* **Problem details**: Exact copy, pictures excluded: write out every line below.

* **Working data**:
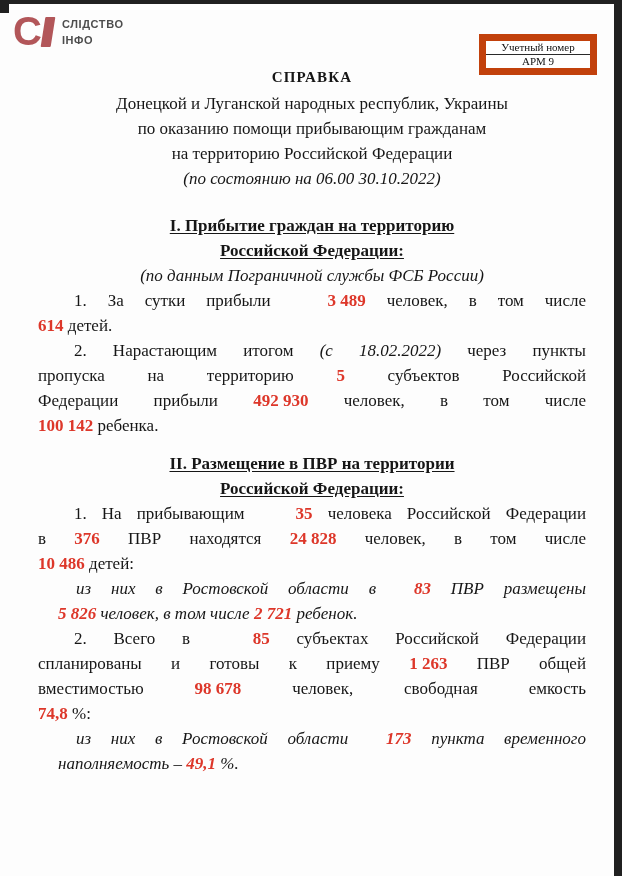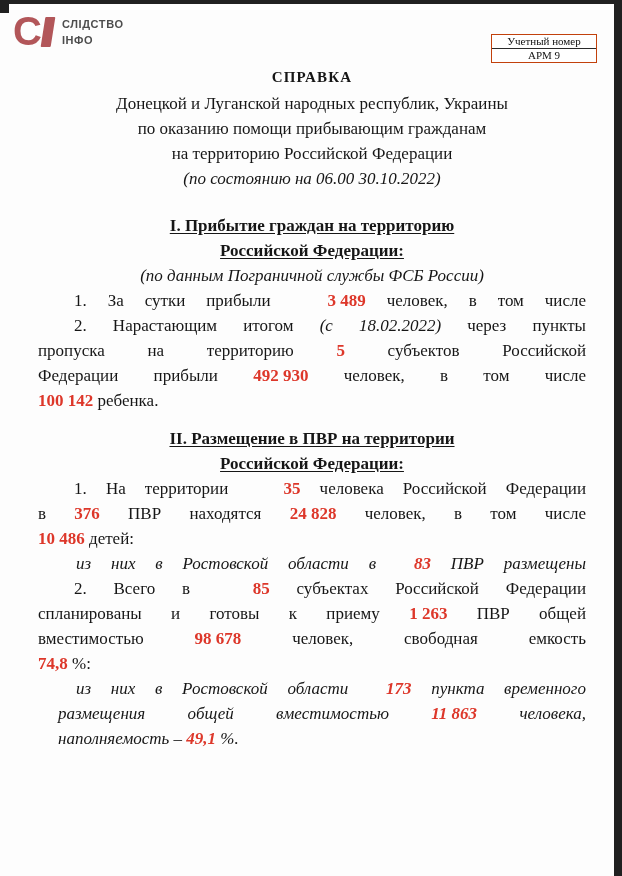--- a/index.html
+++ b/index.html
@@ -25,21 +25,21 @@
     background:var(--logo-red,#b25659); transform:skewX(-9deg); border-radius:1px;
   }
   .logo-text {
     font-family:"Liberation Sans", sans-serif; font-weight:700; font-size:11px; line-height:16px;
     color:var(--logo-gray,#4d4d4d); letter-spacing:0.6px; padding-top:2px;
   }
 
   
   .regnum {
     position:absolute; top:34px; right:25px; width:104px;
-    border:1px solid #c2410c; background:#fff;
+    border:7px solid #c2410c; background:#fff;
     font-size:11px; line-height:13px; text-align:center; color:#111;
   }
   .regnum-row { padding:0 2px; }
   .regnum-row + .regnum-row { border-top:1px solid #2a2a2a; }
 
   
   .content { position:absolute; top:64px; left:38px; width:548px; font-size:17px; line-height:25px; }
   .title { font-size:15px; font-weight:bold; text-align:center; letter-spacing:1.2px; line-height:27px; }
   .center { text-align:center; }
   .it { font-style:italic; }
@@ -93,50 +93,51 @@
     <div class="gap-lg"></div>
 
     <div class="sec-head">
       <div class="hl"><span class="hu">I. Прибытие граждан на территорию</span></div>
       <div class="hl"><span class="hu">Российской Федерации:</span></div>
     </div>
     <div class="center it">(по данным Пограничной службы ФСБ России)</div>
     <div>
         <div class="para body">
           <div class="line first"><span class="b">1. За сутки прибыли </span><span class="r">3 489</span><span> человек, в том числе</span></div>
+          <div class="line last"><span class="r">614</span><span> детей.</span></div>
         </div>
         <div class="para body">
           <div class="line first"><span class="b">2. Нарастающим итогом </span><span class="b i">(с 18.02.2022)</span><span> через пункты</span></div>
           <div class="line"><span>пропуска на территорию </span><span class="r">5</span><span> субъектов Российской</span></div>
           <div class="line"><span>Федерации </span><span class="b">прибыли </span><span class="r">492 930</span><span> человек, в том числе</span></div>
           <div class="line last"><span class="r">100 142</span><span> ребенка.</span></div>
         </div>
       </div>
 
     <div class="gap-md"></div>
 
     <div class="sec-head">
       <div class="hl"><span class="hu">II. Размещение в ПВР на территории</span></div>
       <div class="hl"><span class="hu">Российской Федерации:</span></div>
     </div>
     <div>
         <div class="para body">
-          <div class="line first"><span class="b">1. </span><span>На территории </span><span class="r">35</span><span> человека Российской Федерации</span></div>
+          <div class="line first"><span class="b">1. </span><span>На прибывающим </span><span class="r">35</span><span> человека Российской Федерации</span></div>
           <div class="line"><span class="b">в </span><span class="r">376</span><span class="b"> ПВР находятся </span><span class="r">24 828</span><span class="b"> человек, в том числе</span></div>
           <div class="line last"><span class="r">10 486</span><span class="b"> детей</span><span>:</span></div>
         </div>
         <div class="para note">
           <div class="line first"><span>из них в Ростовской области в </span><span class="r">83</span><span> ПВР размещены</span></div>
+          <div class="line last"><span class="r">5 826</span><span> человек, в том числе </span><span class="r">2 721</span><span> ребенок.</span></div>
         </div>
         <div class="para body">
           <div class="line first"><span class="b">2. </span><span>Всего в </span><span class="r">85</span><span> субъектах Российской Федерации</span></div>
           <div class="line"><span>спланированы и </span><span class="b">готовы к приему </span><span class="r">1 263</span><span class="b"> ПВР общей</span></div>
           <div class="line"><span class="b">вместимостью </span><span class="r">98 678</span><span class="b"> человек</span><span>, свободная емкость</span></div>
           <div class="line last"><span class="r">74,8</span><span> %:</span></div>
         </div>
         <div class="para note">
           <div class="line first"><span>из них в Ростовской области </span><span class="r">173</span><span> пункта временного</span></div>
-          <div class="line"><span>размещения общей вместимостью </span><span class="r">11 863</span><span> человека,</span></div>
           <div class="line last"><span>наполняемость – </span><span class="r">49,1</span><span> %.</span></div>
         </div>
       </div>
   </div>
 </div>
 
 </body></html>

* **Response area**:
--- a/index.html
+++ b/index.html
@@ -25,21 +25,21 @@
     background:var(--logo-red,#b25659); transform:skewX(-9deg); border-radius:1px;
   }
   .logo-text {
     font-family:"Liberation Sans", sans-serif; font-weight:700; font-size:11px; line-height:16px;
     color:var(--logo-gray,#4d4d4d); letter-spacing:0.6px; padding-top:2px;
   }
 
   
   .regnum {
     position:absolute; top:34px; right:25px; width:104px;
-    border:1px solid #c2410c; background:#fff;
+    border:7px solid #c2410c; background:#fff;
     font-size:11px; line-height:13px; text-align:center; color:#111;
   }
   .regnum-row { padding:0 2px; }
   .regnum-row + .regnum-row { border-top:1px solid #2a2a2a; }
 
   
   .content { position:absolute; top:64px; left:38px; width:548px; font-size:17px; line-height:25px; }
   .title { font-size:15px; font-weight:bold; text-align:center; letter-spacing:1.2px; line-height:27px; }
   .center { text-align:center; }
   .it { font-style:italic; }
@@ -93,50 +93,51 @@
     <div class="gap-lg"></div>
 
     <div class="sec-head">
       <div class="hl"><span class="hu">I. Прибытие граждан на территорию</span></div>
       <div class="hl"><span class="hu">Российской Федерации:</span></div>
     </div>
     <div class="center it">(по данным Пограничной службы ФСБ России)</div>
     <div>
         <div class="para body">
           <div class="line first"><span class="b">1. За сутки прибыли </span><span class="r">3 489</span><span> человек, в том числе</span></div>
+          <div class="line last"><span class="r">614</span><span> детей.</span></div>
         </div>
         <div class="para body">
           <div class="line first"><span class="b">2. Нарастающим итогом </span><span class="b i">(с 18.02.2022)</span><span> через пункты</span></div>
           <div class="line"><span>пропуска на территорию </span><span class="r">5</span><span> субъектов Российской</span></div>
           <div class="line"><span>Федерации </span><span class="b">прибыли </span><span class="r">492 930</span><span> человек, в том числе</span></div>
           <div class="line last"><span class="r">100 142</span><span> ребенка.</span></div>
         </div>
       </div>
 
     <div class="gap-md"></div>
 
     <div class="sec-head">
       <div class="hl"><span class="hu">II. Размещение в ПВР на территории</span></div>
       <div class="hl"><span class="hu">Российской Федерации:</span></div>
     </div>
     <div>
         <div class="para body">
-          <div class="line first"><span class="b">1. </span><span>На территории </span><span class="r">35</span><span> человека Российской Федерации</span></div>
+          <div class="line first"><span class="b">1. </span><span>На прибывающим </span><span class="r">35</span><span> человека Российской Федерации</span></div>
           <div class="line"><span class="b">в </span><span class="r">376</span><span class="b"> ПВР находятся </span><span class="r">24 828</span><span class="b"> человек, в том числе</span></div>
           <div class="line last"><span class="r">10 486</span><span class="b"> детей</span><span>:</span></div>
         </div>
         <div class="para note">
           <div class="line first"><span>из них в Ростовской области в </span><span class="r">83</span><span> ПВР размещены</span></div>
+          <div class="line last"><span class="r">5 826</span><span> человек, в том числе </span><span class="r">2 721</span><span> ребенок.</span></div>
         </div>
         <div class="para body">
           <div class="line first"><span class="b">2. </span><span>Всего в </span><span class="r">85</span><span> субъектах Российской Федерации</span></div>
           <div class="line"><span>спланированы и </span><span class="b">готовы к приему </span><span class="r">1 263</span><span class="b"> ПВР общей</span></div>
           <div class="line"><span class="b">вместимостью </span><span class="r">98 678</span><span class="b"> человек</span><span>, свободная емкость</span></div>
           <div class="line last"><span class="r">74,8</span><span> %:</span></div>
         </div>
         <div class="para note">
           <div class="line first"><span>из них в Ростовской области </span><span class="r">173</span><span> пункта временного</span></div>
-          <div class="line"><span>размещения общей вместимостью </span><span class="r">11 863</span><span> человека,</span></div>
           <div class="line last"><span>наполняемость – </span><span class="r">49,1</span><span> %.</span></div>
         </div>
       </div>
   </div>
 </div>
 
 </body></html>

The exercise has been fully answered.